[petsc-users] Tough to reproduce petsctablefind error
Junchao Zhang
junchao.zhang at gmail.com
Sat Sep 26 17:58:28 CDT 2020
On Sat, Sep 26, 2020 at 5:44 PM Mark Adams <mfadams at lbl.gov> wrote:
>
>
> On Sat, Sep 26, 2020 at 1:07 PM Matthew Knepley <knepley at gmail.com> wrote:
>
>> On Sat, Sep 26, 2020 at 11:17 AM Mark McClure <mark at resfrac.com> wrote:
>>
>>> Thank you, all for the explanations.
>>>
>>> Following Matt's suggestion, we'll use -g (and not use
>>> -with-debugging=0) all future compiles to all users, so in future, we can
>>> provide better information.
>>>
>>> Second, Chris is going to boil our function down to minimum stub and
>>> share in case there is some subtle issue with the way the functions are
>>> being called.
>>>
>>> Third, I have question/request - Petsc is, in fact, detecting an error.
>>> As far as I can tell, this is not an uncontrolled 'seg fault'. It seems to
>>> me that maybe Petsc could choose to return out from the function when it
>>> detects this error, returning an error code, rather than dumping the core
>>> and terminating the program. If Petsc simply returned out with an error
>>> message, this would resolve the problem for us. After the Petsc call, we
>>> check for Petsc error messages. If Petsc returns an error - that's fine -
>>> we use a direct solver as a backup, and the simulation continues. So - I am
>>> not sure whether this is feasible - but if Petsc could return out with an
>>> error message - rather than dumping the core and terminating the program -
>>> then that would effectively resolve the issue for us. Would this change be
>>> possible?
>>>
>>
>> At some level, I think it is currently doing what you want. CHKERRQ()

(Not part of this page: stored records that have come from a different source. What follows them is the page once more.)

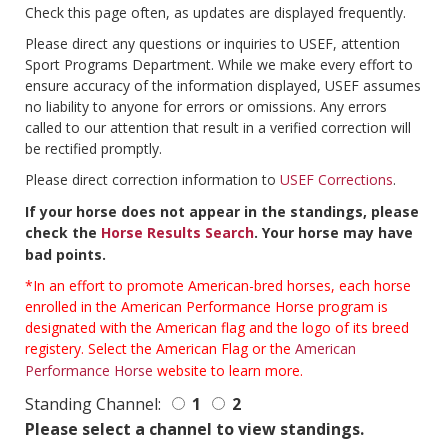
Check this page often, as updates are displayed frequently.
Please direct any questions or inquiries to USEF, attention
Sport Programs Department. While we make every effort to
ensure accuracy of the information displayed, USEF assumes
no liability to anyone for errors or omissions. Any errors
called to our attention that result in a verified correction will
be rectified promptly.
Please direct correction information to
USEF Corrections
.
If your horse does not appear in the standings, please
check the
Horse Results Search
. Your horse may have
bad points.
*In an effort to promote American-bred horses, each horse
enrolled in the American Performance Horse program is
designated with the American flag and the logo of its breed
registery. Select the American Flag or the
American
Performance Horse
website to learn more.
Standing Channel:
1
2
Please select a channel to view standings.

>> simply returns an error code from that function call, printing an error
>> message. Suppressing the message is harder I think,
>>
>
> He does not need this.
>
>
>> but for now, if you know what function call is causing the error, you can
>> just catch the (ierr != 0) yourself instead of using CHKERRQ.
>>
>
> This is what I suggested earlier but maybe I was not clear enough.
>
> Your code calls something like
>
> ierr = SNESSolve(....); CHKERRQ(ierr);
>
> You can replace this with:
>
> ierr = SNESSolve(....);
> if (ierr) {
>
How to deal with CHKERRQ(ierr); inside SNESSolve()?
> ....
> }
>
> I suggested something earlier to do here. Maybe call KSPView. You could
> even destroy the solver and start the solver from scratch and see if that
> works.
>
> Mark
>
>
>> The drawback here is that we might not have cleaned up
>> all the state so that restarting makes sense. It should be possible to
>> just kill the solve, reset the solver, and retry, although it is not clear
>> to me at first glance if MPI will be in an okay state.